Brewers will tell you that designing a beer to have “sessionability”, the indefinable something which keeps bringing the drinker back throughout the evening to refill their glass from the same fount, is one of the most difficult problems they can set themselves.
Simple one-off tasting sessions are unlikely to tell you if you have achieved your goal: it’s just like the “Pepsi Challenge”, where, in the battle of the colas, the sweeter drink wins in a head-to-head comparison, but over the distance the drier fluid wins. The only way to find out which new beers have sessionability, one brewer once told me, is to set a table up with a variety of free beers and ask the public to help themselves: the beer that is drunk the most, the beer that people come back to most often, will be the most sessionable.
Back in February, Lew Bryson, one of America’s leading beer bloggers, flattered me by asking for my comments about session beers, to go into an article he was writing. I found I had written several hundred words by the time I had finished, and as Lew couldn’t possibly use them all, and it’s long enough after his piece was published, here they all are, plus some extra just for you.

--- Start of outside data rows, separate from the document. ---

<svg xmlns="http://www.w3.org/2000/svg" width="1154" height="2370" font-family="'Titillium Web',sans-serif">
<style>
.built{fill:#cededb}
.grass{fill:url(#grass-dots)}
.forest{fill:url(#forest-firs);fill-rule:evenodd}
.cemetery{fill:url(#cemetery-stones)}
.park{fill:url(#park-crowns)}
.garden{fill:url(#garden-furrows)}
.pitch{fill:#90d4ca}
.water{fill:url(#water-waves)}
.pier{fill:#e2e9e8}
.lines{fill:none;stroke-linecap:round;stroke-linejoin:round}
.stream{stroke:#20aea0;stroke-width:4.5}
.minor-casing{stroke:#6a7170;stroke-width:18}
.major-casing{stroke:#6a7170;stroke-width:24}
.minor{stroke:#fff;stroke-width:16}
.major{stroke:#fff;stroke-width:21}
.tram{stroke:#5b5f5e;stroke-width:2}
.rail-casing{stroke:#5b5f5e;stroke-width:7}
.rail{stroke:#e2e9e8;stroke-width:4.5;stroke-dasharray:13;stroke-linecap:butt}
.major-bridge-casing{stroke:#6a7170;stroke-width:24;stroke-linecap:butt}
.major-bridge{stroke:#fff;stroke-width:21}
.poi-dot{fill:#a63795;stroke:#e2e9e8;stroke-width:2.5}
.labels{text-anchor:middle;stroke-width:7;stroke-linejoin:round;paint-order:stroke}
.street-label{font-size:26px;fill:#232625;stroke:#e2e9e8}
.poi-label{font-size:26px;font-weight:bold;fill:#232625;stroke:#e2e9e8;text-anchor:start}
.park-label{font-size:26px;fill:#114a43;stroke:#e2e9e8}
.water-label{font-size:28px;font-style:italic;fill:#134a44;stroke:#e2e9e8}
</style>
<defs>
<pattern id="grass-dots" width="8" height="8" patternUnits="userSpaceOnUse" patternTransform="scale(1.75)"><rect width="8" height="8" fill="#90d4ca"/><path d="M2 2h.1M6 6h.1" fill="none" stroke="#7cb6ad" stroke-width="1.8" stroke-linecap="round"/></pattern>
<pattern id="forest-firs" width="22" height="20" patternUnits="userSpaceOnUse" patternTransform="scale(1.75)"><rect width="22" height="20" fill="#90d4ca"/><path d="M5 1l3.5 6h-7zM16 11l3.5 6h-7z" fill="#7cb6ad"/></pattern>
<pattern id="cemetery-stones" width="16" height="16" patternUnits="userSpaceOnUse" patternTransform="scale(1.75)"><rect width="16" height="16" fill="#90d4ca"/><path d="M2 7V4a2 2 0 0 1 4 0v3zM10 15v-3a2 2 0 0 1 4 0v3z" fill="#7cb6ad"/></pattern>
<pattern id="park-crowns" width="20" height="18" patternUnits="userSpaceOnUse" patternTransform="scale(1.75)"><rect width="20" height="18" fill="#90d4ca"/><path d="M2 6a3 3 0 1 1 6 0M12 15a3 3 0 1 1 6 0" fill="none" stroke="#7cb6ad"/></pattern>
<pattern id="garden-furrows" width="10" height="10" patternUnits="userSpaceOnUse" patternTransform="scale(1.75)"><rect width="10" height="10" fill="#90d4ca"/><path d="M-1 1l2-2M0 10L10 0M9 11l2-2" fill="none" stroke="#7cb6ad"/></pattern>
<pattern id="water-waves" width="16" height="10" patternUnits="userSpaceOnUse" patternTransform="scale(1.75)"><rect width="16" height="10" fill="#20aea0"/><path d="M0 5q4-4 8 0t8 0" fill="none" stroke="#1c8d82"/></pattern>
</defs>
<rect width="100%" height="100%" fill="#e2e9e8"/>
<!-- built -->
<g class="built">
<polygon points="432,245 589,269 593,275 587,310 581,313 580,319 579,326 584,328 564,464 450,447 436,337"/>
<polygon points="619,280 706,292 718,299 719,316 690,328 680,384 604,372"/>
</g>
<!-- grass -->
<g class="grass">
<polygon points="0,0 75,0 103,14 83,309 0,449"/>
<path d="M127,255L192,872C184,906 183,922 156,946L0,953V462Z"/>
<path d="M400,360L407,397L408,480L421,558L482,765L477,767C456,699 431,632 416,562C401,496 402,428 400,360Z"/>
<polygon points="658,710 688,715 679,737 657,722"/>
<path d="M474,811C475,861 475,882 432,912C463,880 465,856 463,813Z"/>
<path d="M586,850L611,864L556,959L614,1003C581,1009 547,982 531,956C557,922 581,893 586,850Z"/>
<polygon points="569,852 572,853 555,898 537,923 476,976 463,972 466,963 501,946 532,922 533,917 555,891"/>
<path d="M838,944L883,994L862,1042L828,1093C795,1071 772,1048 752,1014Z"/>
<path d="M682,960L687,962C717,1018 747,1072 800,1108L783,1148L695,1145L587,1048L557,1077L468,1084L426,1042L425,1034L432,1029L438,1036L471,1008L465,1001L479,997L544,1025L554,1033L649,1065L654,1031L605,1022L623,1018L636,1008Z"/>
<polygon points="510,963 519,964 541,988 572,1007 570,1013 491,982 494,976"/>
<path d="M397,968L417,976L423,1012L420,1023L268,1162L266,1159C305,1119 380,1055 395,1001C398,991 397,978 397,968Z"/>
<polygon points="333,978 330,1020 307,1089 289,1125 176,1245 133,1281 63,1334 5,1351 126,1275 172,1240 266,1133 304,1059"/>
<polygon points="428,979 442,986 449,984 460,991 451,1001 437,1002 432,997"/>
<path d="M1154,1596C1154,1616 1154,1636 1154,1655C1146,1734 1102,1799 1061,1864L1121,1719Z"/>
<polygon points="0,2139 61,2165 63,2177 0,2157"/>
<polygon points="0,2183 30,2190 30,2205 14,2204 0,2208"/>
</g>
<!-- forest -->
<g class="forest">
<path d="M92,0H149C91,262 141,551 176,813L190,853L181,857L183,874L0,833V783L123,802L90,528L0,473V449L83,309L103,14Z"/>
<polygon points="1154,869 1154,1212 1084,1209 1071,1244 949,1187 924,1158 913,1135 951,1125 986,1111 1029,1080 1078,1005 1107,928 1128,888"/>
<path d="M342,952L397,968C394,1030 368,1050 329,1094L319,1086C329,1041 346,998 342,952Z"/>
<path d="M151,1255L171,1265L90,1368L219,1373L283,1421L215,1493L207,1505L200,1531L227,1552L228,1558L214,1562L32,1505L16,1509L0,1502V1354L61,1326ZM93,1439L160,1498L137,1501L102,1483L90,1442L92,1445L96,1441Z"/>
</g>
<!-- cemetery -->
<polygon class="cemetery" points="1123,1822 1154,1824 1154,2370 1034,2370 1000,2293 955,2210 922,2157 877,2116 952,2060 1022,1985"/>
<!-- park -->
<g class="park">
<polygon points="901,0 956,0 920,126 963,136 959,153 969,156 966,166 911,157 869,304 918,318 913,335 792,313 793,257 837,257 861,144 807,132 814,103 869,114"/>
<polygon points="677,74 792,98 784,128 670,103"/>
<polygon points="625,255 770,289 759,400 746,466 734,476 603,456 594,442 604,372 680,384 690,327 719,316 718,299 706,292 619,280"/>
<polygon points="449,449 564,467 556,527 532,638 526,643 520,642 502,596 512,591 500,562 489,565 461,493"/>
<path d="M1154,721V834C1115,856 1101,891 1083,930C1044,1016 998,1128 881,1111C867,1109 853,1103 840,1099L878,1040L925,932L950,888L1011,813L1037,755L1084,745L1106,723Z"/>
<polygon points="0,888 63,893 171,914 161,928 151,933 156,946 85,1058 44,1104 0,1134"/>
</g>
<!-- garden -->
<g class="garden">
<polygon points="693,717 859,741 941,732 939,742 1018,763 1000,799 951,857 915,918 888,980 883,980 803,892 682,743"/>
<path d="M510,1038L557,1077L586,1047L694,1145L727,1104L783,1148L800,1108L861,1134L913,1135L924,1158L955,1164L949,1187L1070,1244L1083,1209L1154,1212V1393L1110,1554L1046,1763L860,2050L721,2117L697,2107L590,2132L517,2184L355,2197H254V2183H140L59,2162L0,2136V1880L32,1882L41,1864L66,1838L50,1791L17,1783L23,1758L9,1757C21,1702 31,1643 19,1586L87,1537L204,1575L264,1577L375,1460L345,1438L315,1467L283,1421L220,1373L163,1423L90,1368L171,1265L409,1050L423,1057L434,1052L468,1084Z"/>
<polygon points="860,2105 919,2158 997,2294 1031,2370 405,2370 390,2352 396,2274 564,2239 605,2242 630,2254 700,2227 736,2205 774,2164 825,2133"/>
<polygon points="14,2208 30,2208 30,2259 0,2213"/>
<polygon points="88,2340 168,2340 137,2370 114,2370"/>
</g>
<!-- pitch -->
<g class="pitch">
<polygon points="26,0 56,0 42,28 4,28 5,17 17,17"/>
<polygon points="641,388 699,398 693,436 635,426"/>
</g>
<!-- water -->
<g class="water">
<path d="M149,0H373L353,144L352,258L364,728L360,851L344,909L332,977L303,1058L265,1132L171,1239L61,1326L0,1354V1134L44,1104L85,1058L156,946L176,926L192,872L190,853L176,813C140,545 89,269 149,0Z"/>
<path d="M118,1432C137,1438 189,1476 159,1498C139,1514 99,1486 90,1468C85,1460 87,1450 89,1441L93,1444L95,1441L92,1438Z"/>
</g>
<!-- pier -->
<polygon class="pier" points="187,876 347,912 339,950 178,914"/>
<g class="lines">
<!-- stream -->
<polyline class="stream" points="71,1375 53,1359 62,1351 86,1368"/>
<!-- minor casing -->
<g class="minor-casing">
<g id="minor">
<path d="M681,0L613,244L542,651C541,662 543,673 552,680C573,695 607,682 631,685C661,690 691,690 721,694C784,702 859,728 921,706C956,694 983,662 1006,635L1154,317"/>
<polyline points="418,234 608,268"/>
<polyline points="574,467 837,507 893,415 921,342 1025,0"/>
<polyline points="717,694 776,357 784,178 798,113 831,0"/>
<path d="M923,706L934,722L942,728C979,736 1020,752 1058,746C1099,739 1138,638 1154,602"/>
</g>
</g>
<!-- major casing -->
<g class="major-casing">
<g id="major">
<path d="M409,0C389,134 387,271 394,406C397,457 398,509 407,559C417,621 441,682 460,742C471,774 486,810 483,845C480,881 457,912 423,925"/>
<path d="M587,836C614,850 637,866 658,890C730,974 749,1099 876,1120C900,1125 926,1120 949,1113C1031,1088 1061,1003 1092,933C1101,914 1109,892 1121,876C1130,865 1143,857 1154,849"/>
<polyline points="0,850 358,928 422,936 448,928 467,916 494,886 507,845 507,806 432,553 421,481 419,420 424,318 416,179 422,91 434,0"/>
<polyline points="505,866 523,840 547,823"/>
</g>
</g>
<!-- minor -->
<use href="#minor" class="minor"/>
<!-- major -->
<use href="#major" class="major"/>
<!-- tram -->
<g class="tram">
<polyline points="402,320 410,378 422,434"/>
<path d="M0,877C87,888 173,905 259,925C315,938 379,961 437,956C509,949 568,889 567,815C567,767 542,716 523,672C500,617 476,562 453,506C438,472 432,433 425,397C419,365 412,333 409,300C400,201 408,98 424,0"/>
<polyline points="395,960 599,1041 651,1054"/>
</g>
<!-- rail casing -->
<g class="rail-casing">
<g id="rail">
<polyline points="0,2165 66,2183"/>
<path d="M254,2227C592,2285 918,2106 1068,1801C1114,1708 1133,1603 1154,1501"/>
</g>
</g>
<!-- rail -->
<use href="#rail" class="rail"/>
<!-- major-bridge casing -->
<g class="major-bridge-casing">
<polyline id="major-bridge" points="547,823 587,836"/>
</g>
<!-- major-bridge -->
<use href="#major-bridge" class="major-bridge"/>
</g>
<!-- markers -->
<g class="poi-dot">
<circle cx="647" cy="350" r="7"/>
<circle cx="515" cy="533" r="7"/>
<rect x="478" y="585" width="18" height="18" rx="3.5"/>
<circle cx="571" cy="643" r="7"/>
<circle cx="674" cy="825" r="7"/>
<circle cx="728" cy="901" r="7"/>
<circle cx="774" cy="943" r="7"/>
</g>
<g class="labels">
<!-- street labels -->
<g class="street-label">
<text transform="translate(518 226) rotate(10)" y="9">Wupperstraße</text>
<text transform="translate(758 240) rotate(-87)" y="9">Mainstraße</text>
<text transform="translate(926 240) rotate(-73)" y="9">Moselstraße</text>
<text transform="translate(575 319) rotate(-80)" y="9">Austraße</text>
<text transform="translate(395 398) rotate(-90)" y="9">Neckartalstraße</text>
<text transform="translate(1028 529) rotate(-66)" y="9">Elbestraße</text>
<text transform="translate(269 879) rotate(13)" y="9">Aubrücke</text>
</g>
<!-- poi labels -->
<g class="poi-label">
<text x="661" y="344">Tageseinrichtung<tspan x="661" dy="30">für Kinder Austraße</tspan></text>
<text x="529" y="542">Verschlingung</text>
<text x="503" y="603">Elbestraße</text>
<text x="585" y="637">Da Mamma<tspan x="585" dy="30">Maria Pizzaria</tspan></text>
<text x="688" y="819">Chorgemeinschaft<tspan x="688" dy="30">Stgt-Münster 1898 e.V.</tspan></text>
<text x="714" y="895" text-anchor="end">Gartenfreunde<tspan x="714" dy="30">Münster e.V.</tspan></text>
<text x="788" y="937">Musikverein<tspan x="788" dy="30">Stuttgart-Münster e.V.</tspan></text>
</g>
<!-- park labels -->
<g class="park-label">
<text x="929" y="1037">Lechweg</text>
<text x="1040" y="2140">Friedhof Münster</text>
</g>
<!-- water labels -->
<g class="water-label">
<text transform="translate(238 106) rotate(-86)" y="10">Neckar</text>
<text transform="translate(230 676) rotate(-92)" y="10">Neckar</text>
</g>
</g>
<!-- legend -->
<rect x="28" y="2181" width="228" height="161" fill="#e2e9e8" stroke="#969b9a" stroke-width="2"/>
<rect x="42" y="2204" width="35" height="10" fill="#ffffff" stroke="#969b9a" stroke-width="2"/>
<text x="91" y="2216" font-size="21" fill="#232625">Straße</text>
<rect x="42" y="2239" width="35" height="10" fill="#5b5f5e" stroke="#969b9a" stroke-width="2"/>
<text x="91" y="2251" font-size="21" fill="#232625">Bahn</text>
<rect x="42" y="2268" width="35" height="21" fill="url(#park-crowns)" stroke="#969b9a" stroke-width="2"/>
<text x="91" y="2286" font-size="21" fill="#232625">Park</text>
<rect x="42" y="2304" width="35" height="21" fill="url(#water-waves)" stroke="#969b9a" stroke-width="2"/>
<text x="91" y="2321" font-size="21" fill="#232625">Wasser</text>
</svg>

I love session beers. I love the way they make a good evening down the pub with friends even better. What makes a good session beer is a combination of restraint, satisfaction and “moreishness”. Like the ideal companions around a pub table, a great session beer will not dominate the occasion and demand attention; at the same time its contribution, while never obtrusive, will be welcome, satisfying and pleasurable; and yet, though each glass satisfies, like each story in the night’s long craic, the best session beers will still leave you wishing for one more pint, to carry on the pleasure.